Active versus calculated

There are two types of data that can be retrieved using a data feed: active data and calculated data. Active data is data that does not change and is not calculated from any other type of data in the system. This data is generated by the device, sent to the system, and is then added to the database. Active data is rarely updated and will not be invalidated by the system. Calculated data is derived from active data. As new active data arrives, it is processed to calculate Trips and Exceptions. Data processing happens in real time.

Active data feeds (only new data)

Calculated data feeds (new and updated data)

Invalidated data

As calculated data is processed in real time, the state of the data can change causing it to become invalidated. There are a few reasons why calculated data can become invalid or need to be updated by the system.

Trips

Trips are calculated data. As new data arrives for a trip currently in progress, the older data for the trip is dropped from the database. The dropped data is then replaced with the newer, more current trip data. The updated trip data will have a different trip ID than the previous record of the trip. Thus the “unique trip ID” cannot be used to match an updated trip to an earlier state.
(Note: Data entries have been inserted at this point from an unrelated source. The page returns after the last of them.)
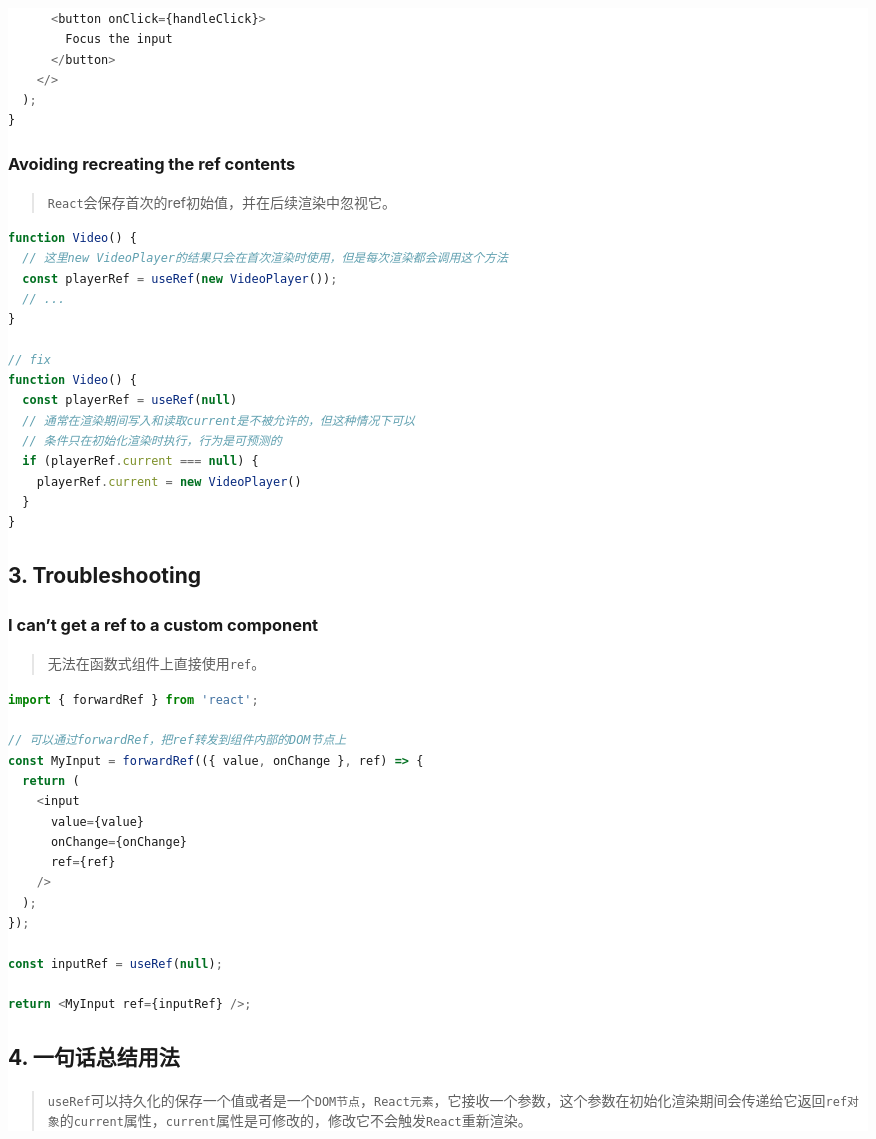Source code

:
 ```ts
      <button onClick={handleClick}>
        Focus the input
      </button>
    </>
  );
}
```

### Avoiding recreating the ref contents
>`React`会保存首次的ref初始值，并在后续渲染中忽视它。

```ts
function Video() {
  // 这里new VideoPlayer的结果只会在首次渲染时使用，但是每次渲染都会调用这个方法
  const playerRef = useRef(new VideoPlayer());
  // ...
}

// fix
function Video() {
  const playerRef = useRef(null)
  // 通常在渲染期间写入和读取current是不被允许的，但这种情况下可以
  // 条件只在初始化渲染时执行，行为是可预测的
  if (playerRef.current === null) {
    playerRef.current = new VideoPlayer()
  }
}
```

## 3. Troubleshooting 

### I can’t get a ref to a custom component 

>无法在函数式组件上直接使用`ref`。

```ts
import { forwardRef } from 'react';

// 可以通过forwardRef，把ref转发到组件内部的DOM节点上
const MyInput = forwardRef(({ value, onChange }, ref) => {
  return (
    <input
      value={value}
      onChange={onChange}
      ref={ref}
    />
  );
});

const inputRef = useRef(null);

return <MyInput ref={inputRef} />;
```

## 4. 一句话总结用法
>`useRef`可以持久化的保存一个值或者是一个`DOM节点`，`React元素`，它接收一个参数，这个参数在初始化渲染期间会传递给它返回`ref对象`的`current`属性，`current`属性是可修改的，修改它不会触发`React`重新渲染。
The unique "key" that is used to associate the earlier "version" of the trip in progress to the updated trip is the pairing of the deviceId and the trip stop date. Most of the time, a trip which is in progress will have its stop date continuously updated until the trip has actually ceased (ignition off). If there is no trip in the trip history that matches the combination of deviceId and trip stop date of the updated trip data, and the updated trip has a stop time of zero, then the historical trip which matches the updated trip data will be replaced with the newer trip data.

Exception events

Like trips, exception events are calculated data. As the system receives updated device data, that data is processed and evaluated against the Rules set up in the system. Exception events that are in progress will be updated by the system and will retain the same unique id. Exception events can be invalidated and dropped from the database when a manual process is triggered. Reprocessed exception events will have a new unique id.

HOS and DVIR feeds

The HOS and DVIR related objects under the “Active data feeds” (DutyStatusLog, DVIRLog, AnnotationLog, ShipmentLog) are likely to be edited on a frequent basis. An example is a “DutyStatusLog” that was created (Add) at the beginning of the day with an “ON” duty status, and then edited (Set) to add the “verifyDateTime” at the end of the day.

 

Each time one of these data records is manipulated, it will retain its original unique GUID “Id” but will receive an incremented “version”. This way you can match new feed records to existing data you obtained from an earlier feed request.

FAQ

Why do I have to poll data, can’t you push it to me?

A push-based approach would require Geotab to connect to another organization and this invariably means firewall traversal is required. To accomplish this, network administrators will need to be involved and will be required to maintain the process. This is very often a cumbersome process and sometimes disallowed due to security risks. Geotab wants to provide a zero configuration solution. The poll-based approach avoids these issues because all traffic is initiated from within your network, secured via SSL. No certificates need to be installed, no firewalls configured, and no other onerous security requirements are necessary.

There are definitely advantages and disadvantages to both approaches. However, in our experience, we have found the polling based approach is scalable, solves practical network problems, requires zero configuration, and meets the needs of our customers.